■ Collected data entries:
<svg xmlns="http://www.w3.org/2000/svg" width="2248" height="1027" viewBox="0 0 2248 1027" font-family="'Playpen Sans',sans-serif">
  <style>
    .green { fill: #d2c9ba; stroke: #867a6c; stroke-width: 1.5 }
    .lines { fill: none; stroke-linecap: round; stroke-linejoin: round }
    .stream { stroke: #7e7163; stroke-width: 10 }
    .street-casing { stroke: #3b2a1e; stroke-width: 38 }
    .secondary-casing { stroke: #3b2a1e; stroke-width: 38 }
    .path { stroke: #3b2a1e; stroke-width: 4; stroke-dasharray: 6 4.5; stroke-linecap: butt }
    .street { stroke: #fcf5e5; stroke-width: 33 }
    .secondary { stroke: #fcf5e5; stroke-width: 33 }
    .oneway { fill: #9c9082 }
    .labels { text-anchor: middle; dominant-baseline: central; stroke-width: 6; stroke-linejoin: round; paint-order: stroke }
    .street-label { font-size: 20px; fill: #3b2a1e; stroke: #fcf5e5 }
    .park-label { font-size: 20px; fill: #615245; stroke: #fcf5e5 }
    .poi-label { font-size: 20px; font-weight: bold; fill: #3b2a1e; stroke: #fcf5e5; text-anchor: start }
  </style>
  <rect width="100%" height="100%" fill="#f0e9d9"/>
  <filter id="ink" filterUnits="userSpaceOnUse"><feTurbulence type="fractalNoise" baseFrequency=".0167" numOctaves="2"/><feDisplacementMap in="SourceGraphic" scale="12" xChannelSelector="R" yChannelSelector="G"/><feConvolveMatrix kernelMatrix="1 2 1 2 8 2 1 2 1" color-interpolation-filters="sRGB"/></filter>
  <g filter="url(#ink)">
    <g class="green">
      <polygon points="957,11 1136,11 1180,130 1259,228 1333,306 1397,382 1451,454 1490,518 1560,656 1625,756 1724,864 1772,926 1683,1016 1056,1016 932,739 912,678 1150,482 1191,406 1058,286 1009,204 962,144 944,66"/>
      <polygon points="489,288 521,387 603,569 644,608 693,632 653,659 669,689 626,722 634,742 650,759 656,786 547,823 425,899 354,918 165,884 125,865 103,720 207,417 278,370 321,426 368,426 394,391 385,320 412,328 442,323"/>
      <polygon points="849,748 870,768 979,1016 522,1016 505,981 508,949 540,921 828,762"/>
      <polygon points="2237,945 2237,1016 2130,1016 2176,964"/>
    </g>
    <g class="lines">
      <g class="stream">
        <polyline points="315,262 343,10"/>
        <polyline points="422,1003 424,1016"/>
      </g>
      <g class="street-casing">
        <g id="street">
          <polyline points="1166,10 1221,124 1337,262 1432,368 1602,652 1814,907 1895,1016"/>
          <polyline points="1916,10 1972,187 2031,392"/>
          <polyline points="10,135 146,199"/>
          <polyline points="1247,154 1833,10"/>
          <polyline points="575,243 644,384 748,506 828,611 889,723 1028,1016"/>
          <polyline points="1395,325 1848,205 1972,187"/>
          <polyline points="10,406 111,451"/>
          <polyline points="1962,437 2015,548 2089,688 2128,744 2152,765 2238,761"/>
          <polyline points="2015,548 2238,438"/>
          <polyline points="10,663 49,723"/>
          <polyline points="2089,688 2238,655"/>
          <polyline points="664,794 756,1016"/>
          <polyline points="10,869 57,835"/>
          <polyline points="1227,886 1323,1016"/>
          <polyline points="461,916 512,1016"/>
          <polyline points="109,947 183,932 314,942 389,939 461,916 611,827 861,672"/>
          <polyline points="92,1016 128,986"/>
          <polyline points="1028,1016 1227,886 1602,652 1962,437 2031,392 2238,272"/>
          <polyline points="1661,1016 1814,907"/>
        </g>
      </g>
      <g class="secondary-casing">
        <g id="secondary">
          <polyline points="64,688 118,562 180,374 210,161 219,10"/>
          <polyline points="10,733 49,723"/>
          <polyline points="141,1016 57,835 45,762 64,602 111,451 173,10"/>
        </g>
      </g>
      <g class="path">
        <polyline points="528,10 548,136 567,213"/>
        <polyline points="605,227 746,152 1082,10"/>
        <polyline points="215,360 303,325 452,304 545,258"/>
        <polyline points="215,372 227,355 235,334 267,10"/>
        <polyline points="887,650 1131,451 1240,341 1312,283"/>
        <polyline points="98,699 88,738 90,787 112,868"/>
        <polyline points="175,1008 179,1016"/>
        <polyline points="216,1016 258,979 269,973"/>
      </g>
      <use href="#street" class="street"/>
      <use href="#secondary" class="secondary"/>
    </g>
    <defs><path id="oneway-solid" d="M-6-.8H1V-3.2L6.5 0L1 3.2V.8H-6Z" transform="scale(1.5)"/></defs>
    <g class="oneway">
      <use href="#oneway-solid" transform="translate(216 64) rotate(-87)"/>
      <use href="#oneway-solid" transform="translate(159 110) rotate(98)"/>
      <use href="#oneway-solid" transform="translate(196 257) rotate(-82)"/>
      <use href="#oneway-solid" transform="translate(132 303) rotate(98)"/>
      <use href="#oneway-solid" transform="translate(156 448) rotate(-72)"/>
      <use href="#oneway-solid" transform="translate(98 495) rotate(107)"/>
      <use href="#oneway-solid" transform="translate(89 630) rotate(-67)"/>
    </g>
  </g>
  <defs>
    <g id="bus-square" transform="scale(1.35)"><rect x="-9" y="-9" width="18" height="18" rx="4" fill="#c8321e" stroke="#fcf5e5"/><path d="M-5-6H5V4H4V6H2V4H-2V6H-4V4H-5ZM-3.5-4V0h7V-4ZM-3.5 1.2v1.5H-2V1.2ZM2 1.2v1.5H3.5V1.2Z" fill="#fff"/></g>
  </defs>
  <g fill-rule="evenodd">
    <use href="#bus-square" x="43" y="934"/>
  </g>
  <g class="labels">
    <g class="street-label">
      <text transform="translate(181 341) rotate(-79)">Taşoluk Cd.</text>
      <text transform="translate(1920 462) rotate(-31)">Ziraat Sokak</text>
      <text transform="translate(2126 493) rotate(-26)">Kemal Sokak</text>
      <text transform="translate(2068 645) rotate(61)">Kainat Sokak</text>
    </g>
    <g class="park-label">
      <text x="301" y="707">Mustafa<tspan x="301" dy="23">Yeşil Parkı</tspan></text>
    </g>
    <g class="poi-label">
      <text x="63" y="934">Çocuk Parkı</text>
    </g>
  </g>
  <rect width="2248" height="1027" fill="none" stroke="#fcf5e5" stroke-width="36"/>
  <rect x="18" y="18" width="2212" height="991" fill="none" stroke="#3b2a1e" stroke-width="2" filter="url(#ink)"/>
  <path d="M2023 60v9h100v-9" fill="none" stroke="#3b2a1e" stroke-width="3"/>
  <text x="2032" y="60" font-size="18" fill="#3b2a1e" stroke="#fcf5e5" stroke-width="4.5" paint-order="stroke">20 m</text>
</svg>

■ WORK ORDER: Could you transcribe all of the entries exactly, leaving nothing out?

■ EXERCISE ANSWER:
<svg xmlns="http://www.w3.org/2000/svg" width="2248" height="1027" viewBox="0 0 2248 1027" font-family="'Playpen Sans',sans-serif">
  <style>
    .green { fill: #d2c9ba; stroke: #867a6c; stroke-width: 1.5 }
    .lines { fill: none; stroke-linecap: round; stroke-linejoin: round }
    .stream { stroke: #7e7163; stroke-width: 10 }
    .street-casing { stroke: #3b2a1e; stroke-width: 38 }
    .secondary-casing { stroke: #3b2a1e; stroke-width: 38 }
    .path { stroke: #3b2a1e; stroke-width: 4; stroke-dasharray: 6 4.5; stroke-linecap: butt }
    .street { stroke: #fcf5e5; stroke-width: 33 }
    .secondary { stroke: #fcf5e5; stroke-width: 33 }
    .oneway { fill: #9c9082 }
    .labels { text-anchor: middle; dominant-baseline: central; stroke-width: 6; stroke-linejoin: round; paint-order: stroke }
    .street-label { font-size: 20px; fill: #3b2a1e; stroke: #fcf5e5 }
    .park-label { font-size: 20px; fill: #615245; stroke: #fcf5e5 }
    .poi-label { font-size: 20px; font-weight: bold; fill: #3b2a1e; stroke: #fcf5e5; text-anchor: start }
  </style>
  <rect width="100%" height="100%" fill="#f0e9d9"/>
  <filter id="ink" filterUnits="userSpaceOnUse"><feTurbulence type="fractalNoise" baseFrequency=".0167" numOctaves="2"/><feDisplacementMap in="SourceGraphic" scale="12" xChannelSelector="R" yChannelSelector="G"/><feConvolveMatrix kernelMatrix="1 2 1 2 8 2 1 2 1" color-interpolation-filters="sRGB"/></filter>
  <g filter="url(#ink)">
    <g class="green">
      <polygon points="957,11 1136,11 1180,130 1259,228 1333,306 1397,382 1451,454 1490,518 1560,656 1625,756 1724,864 1772,926 1683,1016 1056,1016 932,739 912,678 1150,482 1191,406 1058,286 1009,204 962,144 944,66"/>
      <polygon points="489,288 521,387 603,569 644,608 693,632 653,659 669,689 626,722 634,742 650,759 656,786 547,823 425,899 354,918 165,884 125,865 103,720 207,417 278,370 321,426 368,426 394,391 385,320 412,328 442,323"/>
      <polygon points="849,748 870,768 979,1016 522,1016 505,981 508,949 540,921 828,762"/>
      <polygon points="2237,945 2237,1016 2130,1016 2176,964"/>
    </g>
    <g class="lines">
      <g class="stream">
        <polyline points="315,262 343,10"/>
        <polyline points="422,1003 424,1016"/>
      </g>
      <g class="street-casing">
        <g id="street">
          <polyline points="1166,10 1221,124 1337,262 1432,368 1602,652 1814,907 1895,1016"/>
          <polyline points="1916,10 1972,187 2031,392"/>
          <polyline points="10,135 146,199"/>
          <polyline points="1247,154 1833,10"/>
          <polyline points="575,243 644,384 748,506 828,611 889,723 1028,1016"/>
          <polyline points="1395,325 1848,205 1972,187"/>
          <polyline points="10,406 111,451"/>
          <polyline points="1962,437 2015,548 2089,688 2128,744 2152,765 2238,761"/>
          <polyline points="2015,548 2238,438"/>
          <polyline points="10,663 49,723"/>
          <polyline points="2089,688 2238,655"/>
          <polyline points="664,794 756,1016"/>
          <polyline points="10,869 57,835"/>
          <polyline points="1227,886 1323,1016"/>
          <polyline points="461,916 512,1016"/>
          <polyline points="109,947 183,932 314,942 389,939 461,916 611,827 861,672"/>
          <polyline points="92,1016 128,986"/>
          <polyline points="1028,1016 1227,886 1602,652 1962,437 2031,392 2238,272"/>
          <polyline points="1661,1016 1814,907"/>
        </g>
      </g>
      <g class="secondary-casing">
        <g id="secondary">
          <polyline points="64,688 118,562 180,374 210,161 219,10"/>
          <polyline points="10,733 49,723"/>
          <polyline points="141,1016 57,835 45,762 64,602 111,451 173,10"/>
        </g>
      </g>
      <g class="path">
        <polyline points="528,10 548,136 567,213"/>
        <polyline points="605,227 746,152 1082,10"/>
        <polyline points="215,360 303,325 452,304 545,258"/>
        <polyline points="215,372 227,355 235,334 267,10"/>
        <polyline points="887,650 1131,451 1240,341 1312,283"/>
        <polyline points="98,699 88,738 90,787 112,868"/>
        <polyline points="175,1008 179,1016"/>
        <polyline points="216,1016 258,979 269,973"/>
      </g>
      <use href="#street" class="street"/>
      <use href="#secondary" class="secondary"/>
    </g>
    <defs><path id="oneway-solid" d="M-6-.8H1V-3.2L6.5 0L1 3.2V.8H-6Z" transform="scale(1.5)"/></defs>
    <g class="oneway">
      <use href="#oneway-solid" transform="translate(216 64) rotate(-87)"/>
      <use href="#oneway-solid" transform="translate(159 110) rotate(98)"/>
      <use href="#oneway-solid" transform="translate(196 257) rotate(-82)"/>
      <use href="#oneway-solid" transform="translate(132 303) rotate(98)"/>
      <use href="#oneway-solid" transform="translate(156 448) rotate(-72)"/>
      <use href="#oneway-solid" transform="translate(98 495) rotate(107)"/>
      <use href="#oneway-solid" transform="translate(89 630) rotate(-67)"/>
    </g>
  </g>
  <defs>
    <g id="bus-square" transform="scale(1.35)"><rect x="-9" y="-9" width="18" height="18" rx="4" fill="#c8321e" stroke="#fcf5e5"/><path d="M-5-6H5V4H4V6H2V4H-2V6H-4V4H-5ZM-3.5-4V0h7V-4ZM-3.5 1.2v1.5H-2V1.2ZM2 1.2v1.5H3.5V1.2Z" fill="#fff"/></g>
  </defs>
  <g fill-rule="evenodd">
    <use href="#bus-square" x="43" y="934"/>
  </g>
  <g class="labels">
    <g class="street-label">
      <text transform="translate(181 341) rotate(-79)">Taşoluk Cd.</text>
      <text transform="translate(1920 462) rotate(-31)">Ziraat Sokak</text>
      <text transform="translate(2126 493) rotate(-26)">Kemal Sokak</text>
      <text transform="translate(2068 645) rotate(61)">Kainat Sokak</text>
    </g>
    <g class="park-label">
      <text x="301" y="707">Mustafa<tspan x="301" dy="23">Yeşil Parkı</tspan></text>
    </g>
    <g class="poi-label">
      <text x="63" y="934">Çocuk Parkı</text>
    </g>
  </g>
  <rect width="2248" height="1027" fill="none" stroke="#fcf5e5" stroke-width="36"/>
  <rect x="18" y="18" width="2212" height="991" fill="none" stroke="#3b2a1e" stroke-width="2" filter="url(#ink)"/>
  <path d="M2023 60v9h100v-9" fill="none" stroke="#3b2a1e" stroke-width="3"/>
  <text x="2032" y="60" font-size="18" fill="#3b2a1e" stroke="#fcf5e5" stroke-width="4.5" paint-order="stroke">20 m</text>
</svg>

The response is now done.